A Tango with Kaito - a love triangle between kaito, island and humans
Sat, Nov 04
|Chi Yan Old School
by Island Studies Network (HK). Traditions require three conditions to survive through circles of life: communities, free public space and the resilient local knowledge.
Time & Location
Nov 04, 2023, 10:00 AM – Nov 26, 2023, 6:00 PM
Chi Yan Old School, Peng Chau, Hong Kong
About the event
“Boats, islands, human beings… Three inter-dependent elements, forming an unbreakable trilateral relationship.” – “The Island Tales”
Art film “The Island Tales” captured the close-ended nature of an island as a metaphor for the end of a century. In 2000, concepts such as “anthropocene”, “non-human agency” and materiality have yet become prominent academic terms, but the film predicted how easily our human lives fly by in a befuddled, hazy state, like a drunken dream.
During the days when tunnels, bridges and railways have yet to exist, kaitos weave between shores of constellation-like islands and the New Territories. Transportation routes, designed to aggravate towards the city center, limited the exchange between humans and objects to the dichotomy of urban and rural, stifling the openness of the ocean. Setting off from the seaside of the islands, kaitos and cable ferries that sailed towards entangled directions linked up village with village, as well as village with towns. This interconnection allowed the islands to be inter-dependent without the need to rely on the city as an intermediary.
As an introduction to the study of kaito, our team began our study in Peng Chau, looking back at her connections with other islands, as well as the humans, events and objects it carried. Aside from the city, where else can the islands head towards?
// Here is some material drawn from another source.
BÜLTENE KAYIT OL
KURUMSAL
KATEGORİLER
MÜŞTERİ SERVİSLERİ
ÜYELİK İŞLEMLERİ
Traditions require three conditions to survive through circles of life: communities, free public space and the resilient local knowledge. Our mini research exhibition shall utilize the socio-economic networks between islands and commission Cheung Chau’s Yau Luen company to make flower plaques, which were co-designed with designer Tam Shui. On pedestrian-friendly islands, where there are no cars on the streets, and the sky and the sea are intertwined – visitors can find these three “exhibition boards” rich in outlying island characteristics along the shores of Peng Chau and Mui Wo. They would display the results of our study “A Tango with Kaito”, and allow viewers to enjoy the lesser design.
About the organisers:
Island Studies Network HK (ISNHK) will serve as a platform to enable knowledge and practice exchange among members and the public, both regionally and inter-regionally. We embrace all kinds of academic scrutiny, social innovation, technological experiment as well as creative praxis as a way of knowledge production about or via the island. By standing in Hong Kong, a place surrounded by water connecting to the world, the Network will be a bridge for us all to link up with other interested parties, both regionally and inter-regionally, to open up a new horizon for island studies.